** start EXCERPTED PASSAGE **
Agrarian Trust

Adverse Possession: Ownership through Occupation

An obscure law called “adverse possession” allows ownership through occupation, not through purchase or inheritance.

Could what has been used as a legal basis for some residences apply to farmland? This story from California Northern by Chris Smith details the story of one California resident that acquired his home by living in it:

One night a little more than a decade ago, Steve DeCaprio pulled his bike up to an abandoned house in Ghost Town, a poor neighborhood in West Oakland dotted with vacant lots. He cut through the rusty lock on the chain-link fence with bolt cutters, then pried open a plywood sheet that stood where the front door once had. Then he replaced the locks with his own. This is how DeCaprio, a longtime East Bay squatter and veteran of the punk and metal scenes, acquired his home.

He already knew that the previous owner of the house had died in the early 1980s and that no one had come forward to claim it. The turn-of-the-century bungalow had sat empty for many years. The kitchen floor was burned out, and the back of the house hung off the foundation. An acacia tree in the backyard had grown into the roof, leaving the interior open to the elements. The top floor was piled with the carcasses of dead raccoons and other small animals.
** end EXCERPTED PASSAGE **
WHAT YOU HAVE TO DO:
Copy the stretch of the adverse possession piece from "Could what has" through "acquired his home.", putting "bicycle" in place of "bike". The material after this text is separate from it.
** start STORED DATA **
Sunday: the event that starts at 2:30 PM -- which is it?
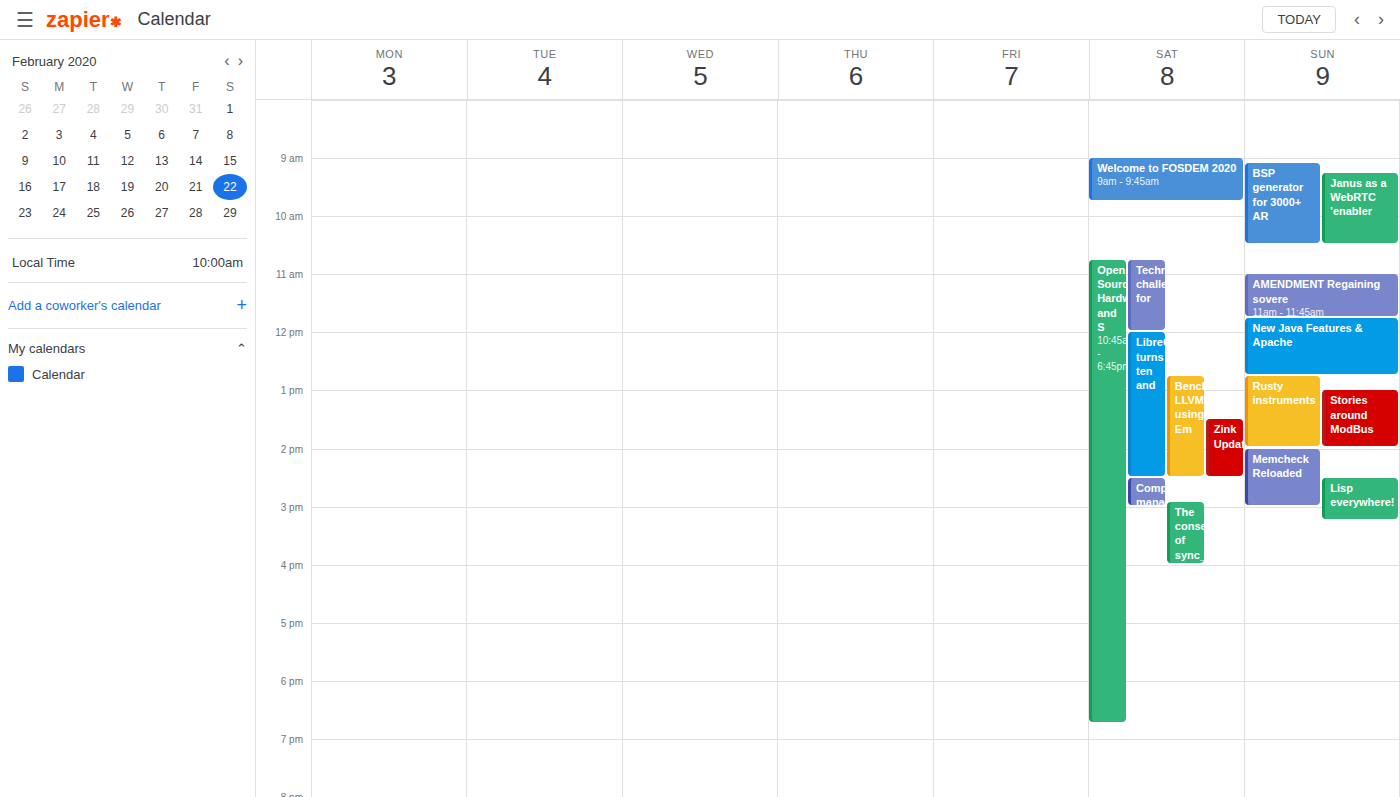
"Lisp everywhere!"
** end STORED DATA **
SOLUTION FOR THIS PROBLEM:
Could what has been used as a legal basis for some residences apply to farmland? This story from California Northern by Chris Smith details the story of one California resident that acquired his home by living in it:

One night a little more than a decade ago, Steve DeCaprio pulled his bicycle up to an abandoned house in Ghost Town, a poor neighborhood in West Oakland dotted with vacant lots. He cut through the rusty lock on the chain-link fence with bolt cutters, then pried open a plywood sheet that stood where the front door once had. Then he replaced the locks with his own. This is how DeCaprio, a longtime East Bay squatter and veteran of the punk and metal scenes, acquired his home.